アプリケーションサーバ Version 11およびDeveloper Version 11では,Version 9で非サポートだった一部のServlet 3.0 APIが新たにサポート対象になりました。そのため,アプリケーションサーバ Version 9では該当するAPIを使用するとUnsupportedOperationException例外がスローされる仕様となっていましたが,アプリケーションサーバ Version 11およびDeveloper Version 11ではServlet 3.0仕様に従って動作します。

該当するAPIを次の表に示します。もし,これらのAPIから常にUnsupportedOperationException例外がスローされることを期待しているアプリケーションだった場合は,例外がスローされない前提の実装となるようにアプリケーションの改修が必要です。

__提供リスト__:
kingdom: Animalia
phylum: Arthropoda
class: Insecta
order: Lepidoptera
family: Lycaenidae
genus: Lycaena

__作業課題 1__: 提示文のうち、「アプリケーションサーバ Version 11およびDeveloper Version 11では,Version」から「ケーションの改修が必要です。」までをすべてそのまま書き写してください。
__作業課題 2__: 提示文によると、アプリケーションサーバ Version 9で該当するAPIを使用すると、どの例外がスローされましたか。
__作業課題 3__: 提示文では、どのようなアプリケーションに改修が必要だとしていますか。その理由も合わせて説明してください。

__解答 1__:
アプリケーションサーバ Version 11およびDeveloper Version 11では,Version 9で非サポートだった一部のServlet 3.0 APIが新たにサポート対象になりました。そのため,アプリケーションサーバ Version 9では該当するAPIを使用するとUnsupportedOperationException例外がスローされる仕様となっていましたが,アプリケーションサーバ Version 11およびDeveloper Version 11ではServlet 3.0仕様に従って動作します。

該当するAPIを次の表に示します。もし,これらのAPIから常にUnsupportedOperationException例外がスローされることを期待しているアプリケーションだった場合は,例外がスローされない前提の実装となるようにアプリケーションの改修が必要です。

__解答 2__: UnsupportedOperationException例外がスローされました。

__解答 3__: 該当するAPIから常にUnsupportedOperationException例外がスローされることを期待しているアプリケーションは、改修が必要です。アプリケーションサーバ Version 11およびDeveloper Version 11では、これらのAPIがServlet 3.0仕様に従って動作するためです。そのため、例外がスローされない前提の実装に改める必要があります。